Globalization has not ended

Antràs said globalization continues but through more complex structures, with trade agreements increasingly negotiated through diverse arrangements rather than relying primarily on multilateral negotiations. Trade deals will continue to be concluded, but they are likely to become more complex, with uncertainty remaining a defining feature of the global trading environment.

Interest rates and artificial intelligence

According to Antràs, high global interest rates, combined with the additional risk premiums faced by emerging markets, are constraining investment, particularly in sectors that require export financing, capital expenditure, and continuous quality upgrading.

However, he noted that elevated interest rates partly reflect expectations of stronger long-term growth driven by artificial intelligence and broader technological transformation.

He also said if those growth expectations materialize, productivity gains could enable small and medium-sized enterprises to forecast demand more accurately and identify previously untapped markets, partially offsetting the negative effects of higher borrowing costs.

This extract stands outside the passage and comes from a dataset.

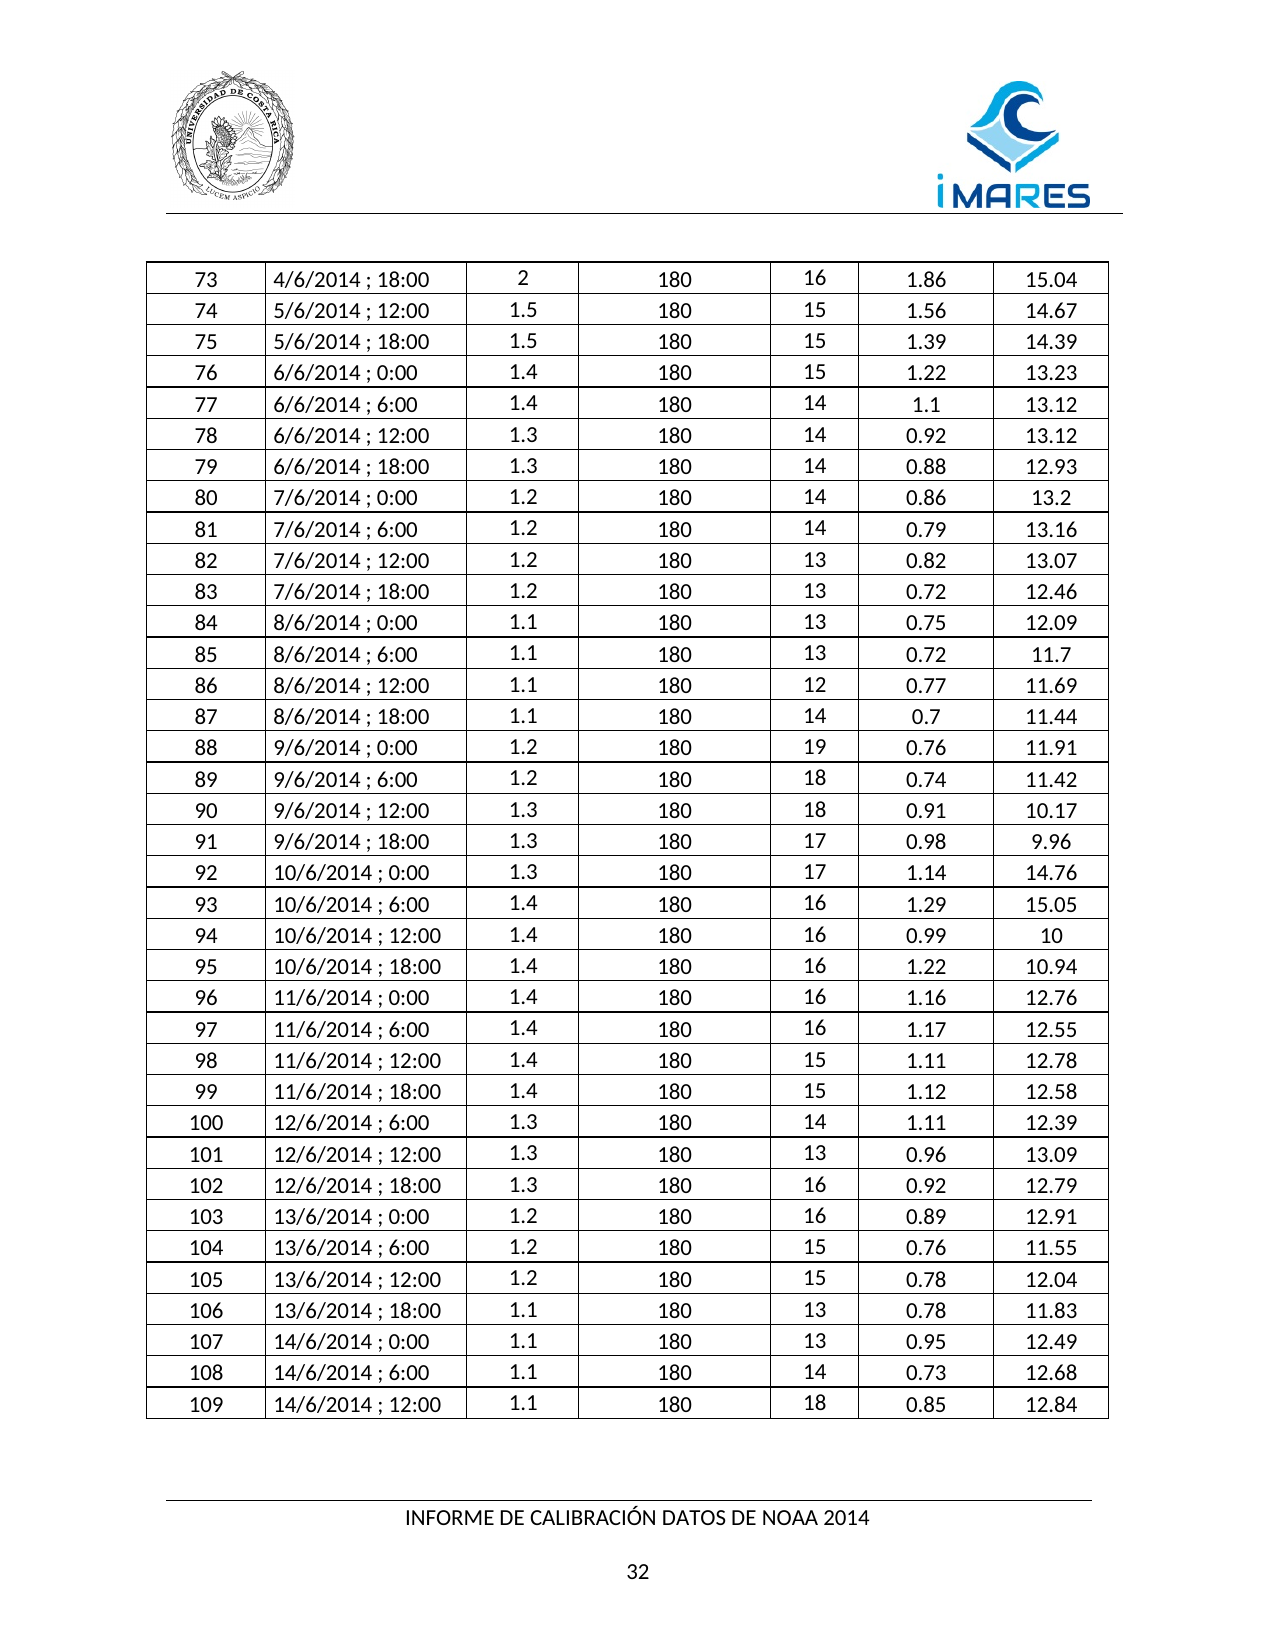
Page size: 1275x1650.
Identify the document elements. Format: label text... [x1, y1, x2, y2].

Employment concerns and the role of government

The Harvard professor warned that labor markets face a dual challenge stemming from intensified Chinese export competition and accelerating job automation driven by artificial intelligence, developments that could lead to significant disruptions, particularly among younger workers. He said governments must adopt proactive strategies requiring substantial fiscal resources to mitigate near-term labor-market shocks.

According to Antràs, productivity growth remains the central condition for success: if new technologies deliver the anticipated productivity gains, governments will gain the fiscal space needed to compensate affected groups and retrain the workforce, achieving a balance between addressing short-term disruptions and investing in long-term strategic gains.